The work day yesterday ended with an unexpected phone call from a person who is not a client. Not ten seconds into the phone call I began to have my ass chewed 6 different ways. I was completely blindsided and utterly shocked by the audacity. Definitely a “do you know how important I am?” kind of scenario. My entire body was shaking. I did not want to make a rash decision, but I didn’t need it and I sure as heck didn’t deserve it. After more than enough taking it, I gave just a bit back.
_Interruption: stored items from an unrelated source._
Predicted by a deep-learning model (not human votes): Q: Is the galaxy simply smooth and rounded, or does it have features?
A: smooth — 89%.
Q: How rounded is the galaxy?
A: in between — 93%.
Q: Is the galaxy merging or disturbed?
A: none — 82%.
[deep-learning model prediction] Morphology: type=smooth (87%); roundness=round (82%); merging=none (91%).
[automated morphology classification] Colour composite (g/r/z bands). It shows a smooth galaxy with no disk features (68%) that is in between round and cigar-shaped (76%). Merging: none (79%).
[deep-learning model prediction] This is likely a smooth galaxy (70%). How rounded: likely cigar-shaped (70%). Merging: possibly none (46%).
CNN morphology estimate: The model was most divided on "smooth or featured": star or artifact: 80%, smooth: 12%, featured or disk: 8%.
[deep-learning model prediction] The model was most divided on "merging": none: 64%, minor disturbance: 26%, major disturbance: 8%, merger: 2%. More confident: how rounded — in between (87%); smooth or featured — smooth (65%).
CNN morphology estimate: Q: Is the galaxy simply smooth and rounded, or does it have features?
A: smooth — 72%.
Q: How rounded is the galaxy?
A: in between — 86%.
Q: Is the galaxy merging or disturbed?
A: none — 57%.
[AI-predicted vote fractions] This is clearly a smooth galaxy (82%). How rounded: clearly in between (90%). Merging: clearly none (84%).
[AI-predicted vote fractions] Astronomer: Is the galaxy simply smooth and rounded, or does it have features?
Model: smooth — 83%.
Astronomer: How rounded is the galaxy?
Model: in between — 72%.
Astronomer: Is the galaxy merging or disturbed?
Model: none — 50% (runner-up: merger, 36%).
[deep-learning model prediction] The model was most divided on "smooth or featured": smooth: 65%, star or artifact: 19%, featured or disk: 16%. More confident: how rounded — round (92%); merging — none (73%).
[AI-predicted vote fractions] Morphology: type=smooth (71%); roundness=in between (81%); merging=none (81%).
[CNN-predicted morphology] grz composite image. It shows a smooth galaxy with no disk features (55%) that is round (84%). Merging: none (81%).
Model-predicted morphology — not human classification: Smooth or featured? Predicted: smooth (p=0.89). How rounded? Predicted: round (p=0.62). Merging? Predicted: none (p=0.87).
Then today, a day I usually work from home, I hustled into work with Finley in tow and spent the hours between 9 and 3 at a full sprint. There was so much to do and it literally felt as if I had a combative trainer crouched on the edge of my seat militantly checking a stopwatch every five minutes and blowing a shrill whistle of disappointment at me. The faster I tried to work the more futile it seemed. Then at noon Ave joined the mix. My chest tightened, the twitch I’ve had in my eye for a week started fluttering double time. Unexpected obstacles sprang up, so while I managed snacks, naps and genuine meals slipped through my fingers.
By 3 I was rushing to get Briar and trying to give the road my attention. I felt like a rubberband with no more snap. Making it home without incident was something for which I genuinely spent a moment uttering a silent thank you. The time between unlocking the door and welcoming Sean home to hours later was filled with attempts to play. The 58 degree weather begged us to come out, but the yard was a 50/50 split os treacherous ice and 3′ snow that wouldn’t hold us. The wind finally chased us in, where I found a flurry of emails demanding more from me.
Not twenty minutes after Sean got home we got the call that his mom was at the ER. Nothing life-threatening, but distressing all the same. After a visit, dinner and stories we all went down for the night like it was our last.
This morning the air is once again cold and punishing, the blues are wafting through the house trying to lay claim on our spirits. I bat them away, trying to conquer them while saving enough fight for the next wave of whatever may come.
Rather than trying to make sense of it all, I am calling on the younger Amanda. She always knew how to see the good. She’d sit up on a craggy hill, beneath a twisted old shrub, the branches curving to accommodate her wiry body, and she’d dream up some happy. No need for playmates or glittery toys. She had everything she needed. So I’m filling up a rag tag basket with memories, I’m counting them again and again and whispering thanks. Because despite uneven ground and wicked bumps, I know there is a good.